So anyone who thinks about an efficient hardware implementation would expose the overflow bit to the software.
A hardware implementation that requires multiple additions to provide the complete result of a single addition can be called in many ways, but certainly not "efficient".
Ah, but where you do put that bit that you got for free?
A condition codes register, global to the processor / core state? That worked terrific for single-issue microcontrollers back in the 1980's. Now you need register renaming, and all the expensive logic around that to track which overflow bit is following which previous add operation. That's what's being done now for old ISAs, and it generally disliked for several reasons (complexity being chief among them).
Well, you could stuff that bit into another general purpose register, but then you kind of want to specify 4 registers for the add command. Now where are the bits to encode a 4th register in a new instruction format. RISC-V has room to grow for extensions, but another 5 bits for another register is a big ask.
That sort of design can be done, but that just pushes the problem around. Let's look at the original ARM 64 bit code:
adds x12, x6, x10
adcs x13, x7, x11
The second add with carry uses the global carry bit, it isn't passed as an argument to the adcs instruction. So if you store the carry bit with the x12 register, you would then need to specify x12 in the adcs instruction on the next line. So you need a new instruction format for adcs that can specify four registers.You could change the semantics, where the add instructions use one register as the source and the destination, like on x86-64, but that's a whole 'nother discussion on why that is and isn't done on various architectures.

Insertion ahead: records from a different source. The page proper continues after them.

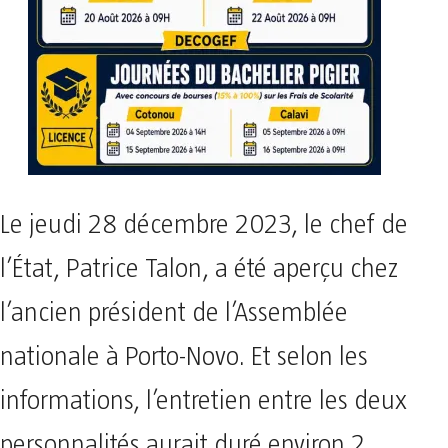
Le jeudi 28 décembre 2023, le chef de
l’État, Patrice Talon, a été aperçu chez
l’ancien président de l’Assemblée
nationale à Porto-Novo. Et selon les
informations, l’entretien entre les deux
personnalités aurait duré environ 2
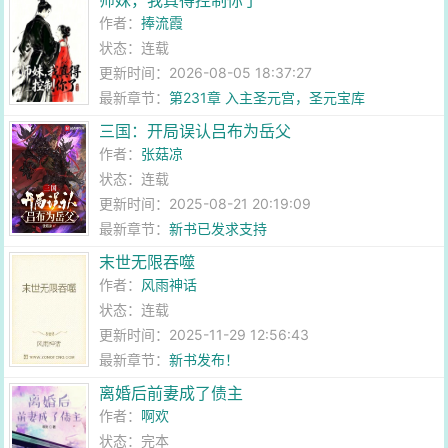
师妹，我真得控制你了
作者：
捧流霞
状态：连载
更新时间：2026-08-05 18:37:27
最新章节：
第231章 入主圣元宫，圣元宝库
三国：开局误认吕布为岳父
作者：
张菇凉
状态：连载
更新时间：2025-08-21 20:19:09
最新章节：
新书已发求支持
末世无限吞噬
作者：
风雨神话
状态：连载
更新时间：2025-11-29 12:56:43
最新章节：
新书发布！
离婚后前妻成了债主
作者：
啊欢
状态：完本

1. There's not multiple additions in the recommended sequences. Unsigned is add,bltu; Signed with one known sign is add, blt; Signed in general is add, slt, slti, bne.
2. These instruction sequences are specified so that an instruction decoder can treat these sequences following the add as a "very wide" instruction specifying to check an overflow flag, if a hardware implementation so chooses.

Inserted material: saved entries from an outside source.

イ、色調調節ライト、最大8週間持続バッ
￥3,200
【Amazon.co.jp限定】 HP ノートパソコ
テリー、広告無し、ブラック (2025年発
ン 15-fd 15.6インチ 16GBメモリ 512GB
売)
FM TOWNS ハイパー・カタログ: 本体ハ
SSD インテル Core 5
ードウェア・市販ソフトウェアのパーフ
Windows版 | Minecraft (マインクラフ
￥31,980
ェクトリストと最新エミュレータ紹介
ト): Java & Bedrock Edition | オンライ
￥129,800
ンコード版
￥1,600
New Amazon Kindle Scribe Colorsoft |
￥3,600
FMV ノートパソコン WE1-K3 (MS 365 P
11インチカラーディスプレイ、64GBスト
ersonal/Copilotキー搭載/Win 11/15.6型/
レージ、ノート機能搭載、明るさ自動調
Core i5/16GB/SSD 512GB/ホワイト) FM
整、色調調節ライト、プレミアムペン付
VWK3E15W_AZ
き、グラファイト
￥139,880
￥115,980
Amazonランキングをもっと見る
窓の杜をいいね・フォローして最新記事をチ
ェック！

So your recommended sequence has 4 additions done in the adder/subtractor of the ALU, because all comparisons, including the compare-and-branch instructions, count as additions, from the point-of-view of the energy consumption and execution time.
For the signed overflow case, with compile-time unknown value added, if the processor doesn't do anything fancy to elide the recommended sequence (fusion or substitution of operation) only. Not for the other two cases, and not with fusion.